Wednesday morning came bright and early. We’d decided to try our hand at getting to the distillery we’d gotten information about from The Whiskey Experience so we headed down to try and find the bus stop for this once an hour transport. We weren’t having much luck. By the time we thought we’d found it and it was supposed to arrive, we’d actually decided on a different plan altogether.
See, today was Jennifer’s dad’s birthday and him being a golfer and us being so close, relatively speaking, to St. Andrews, we figured a trip to the home of golf would be a little more fun.
A quick stop at tourist information and we had bus and train schedules and a rough plan. Seriously, when you’re in a new place, look for the magic “i” of the tourist information center. These people really know their stuff, plus there’s free maps and discount books for local attractions. So with a schedule in our pocket we headed out to catch the bus for St. Andrews.
The ride out was fairly uneventful (except for trying to catch the first bus, only to be told that the bus coming 20 minutes later would get us in 30 minutes earlier – never let it be said Scottish bus drivers aren’t helpful and friendly!) and we were dropped off right near the center of town. What I didn’t realize at the time was that St. Andrews is the name of the town and the course is named for that. Now, were I a fervent Royal Watcher, I would have known that William and Kate had actually met at St. Andrews University here and that would have certainly cleared up any potential embarrassment.
We stopped for a nice lunch at The Doll’s House and then headed off to explore the town. Our first stop was the ruins of the St. Andrews Cathedral. It was a beautiful ruin, combined with a well kept cemetery. In the middle of it all was large bell tower which could be climbed. Problem was that in order to climb you needed a coin from the admission gate. Before I could get a coin, though, a kid walked up and offered me one. I don’t know why. but I took it and made my way up top. Jennifer had decided the climb up the Scott Monument was enough for her when it came to narrow staircases so I was flying solo. From up top, the view was spectacular. You could see the water and almost the whole of the town. I didn’t stay up long, though. There was too much still left to see and do.
Jennifer and I met back up and continued our tour around the shore line, passing more ruins and a house where the occupants had placed a bench with a stuffed duck on their yard and invited passers-by to “take a rest.” What a friendly place! Our final stop, before hitting the greens themselves, was the British Golf Museum. We didn’t actually take the tour, but we were able to grab some birthday gifts before heading into the St. Andrews Links.

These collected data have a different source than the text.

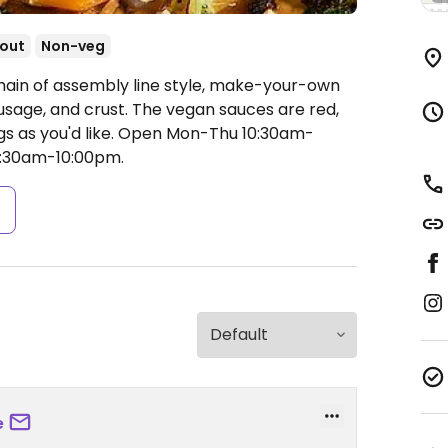
out
Non-veg
hain of assembly line style, make-your-own
usage, and crust. The vegan sauces are red,
s as you'd like.
Open Mon-Thu 10:30am-
10:30am-10:00pm.
s
e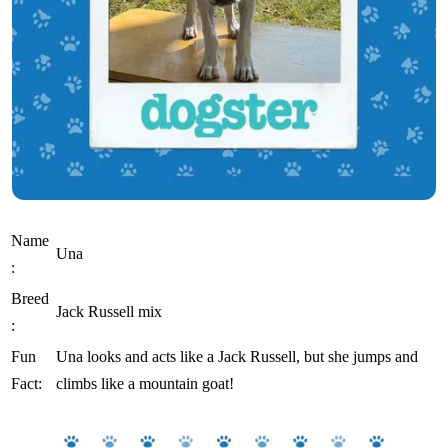
Name
Una
:
Breed
Jack Russell mix
:
Fun
Una looks and acts like a Jack Russell, but she jumps and
Fact:
climbs like a mountain goat!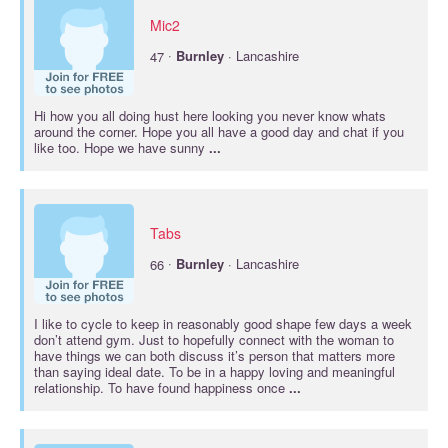
Mic2
·
47
Burnley
· Lancashire
Hi how you all doing hust here looking you never know whats
around the corner. Hope you all have a good day and chat if you
like too. Hope we have sunny
...
Tabs
·
66
Burnley
· Lancashire
I like to cycle to keep in reasonably good shape few days a week
don’t attend gym. Just to hopefully connect with the woman to
have things we can both discuss it’s person that matters more
than saying ideal date. To be in a happy loving and meaningful
relationship. To have found happiness once
...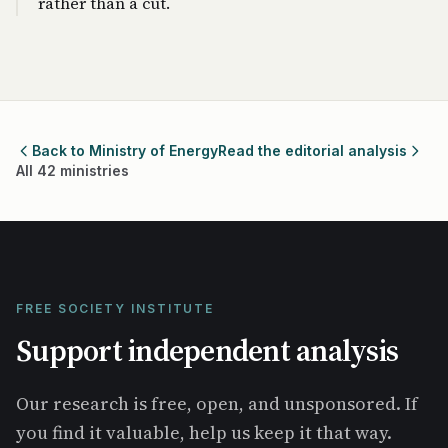
rather than a cut.
Back to Ministry of Energy
Read the editorial analysis
All 42 ministries
FREE SOCIETY INSTITUTE
Support independent analysis
Our research is free, open, and unsponsored. If
you find it valuable, help us keep it that way.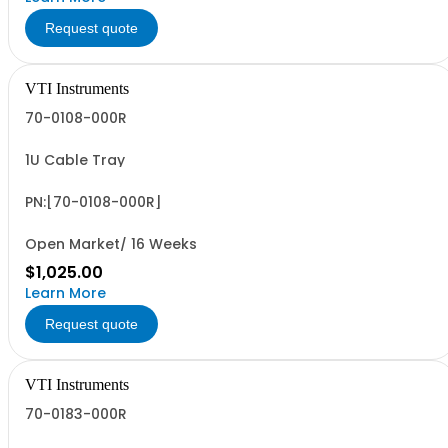
Request quote
VTI Instruments
70-0108-000R
1U Cable Tray
PN:[70-0108-000R]
Open Market/ 16 Weeks
$1,025.00
Learn More
Request quote
VTI Instruments
70-0183-000R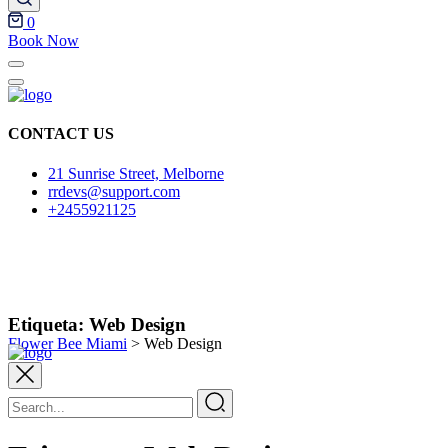
0
Book Now
CONTACT US
21 Sunrise Street, Melborne
rrdevs@support.com
+2455921125
Etiqueta:
Web Design
Flower Bee Miami
>
Web Design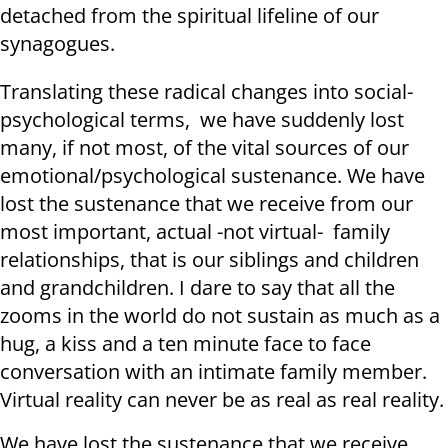
detached from the spiritual lifeline of our
synagogues.
Translating these radical changes into social-
psychological terms, we have suddenly lost
many, if not most, of the vital sources of our
emotional/psychological sustenance. We have
lost the sustenance that we receive from our
most important, actual -not virtual- family
relationships, that is our siblings and children
and grandchildren. I dare to say that all the
zooms in the world do not sustain as much as a
hug, a kiss and a ten minute face to face
conversation with an intimate family member.
Virtual reality can never be as real as real reality.
We have lost the sustenance that we receive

Our first stop was the clubhouse to record a birthday greeting then it was off to see the Old Course. St. Andrews Links has several course, but the most prestigious is “the Old Course.” To get a tee time on the Old Course, though, is an interesting proposition. The basic way is a lottery, held two days before your desired tee-time. You can also book for the following year when the course opens reservations in September. The other 6 courses can be booked regularly but it’s not cheap in any case.
Now, though, here we were, walking The Links, and someone was asking if we wanted to hit a few balls. Naturally, we said yes. To be fair, it was a charity tournament on the Himalaya putt putt course, but still… for 2 pounds to play St. Andrews can’t be beat! Since we were only a two ball pair, we were teamed up with a father and son team who lived in Aberdeen.
Our day couldn’t have worked out better. Cameron and his father were a great pairing and we had a blast. There were no windmills or drawbridges to get past, but there were some outrageous hills and twice we had to cross the tarmac pathway. Both Jennifer and I proved our lack of ability by really nailing the distance on some of our putts. At one point, Cameron pointed out he’d never “heard anyone yell ‘fore’ on a putt putt course before.” Jennifer also spawned a new twitter hashtag (#toomuchphysics).
In the end, we had to cut out after the 13th hole so we could catch the last bus back to town, leaving our St. Andrews round as “The Unfinished Game.” That said, I still have my scorecard and yes, you bet when I’m talking to golfing friends, I will casually throw in a comment about “that time I played St. Andrews.” I also inadvertently ended up with my ball from the round, which has since found a good home.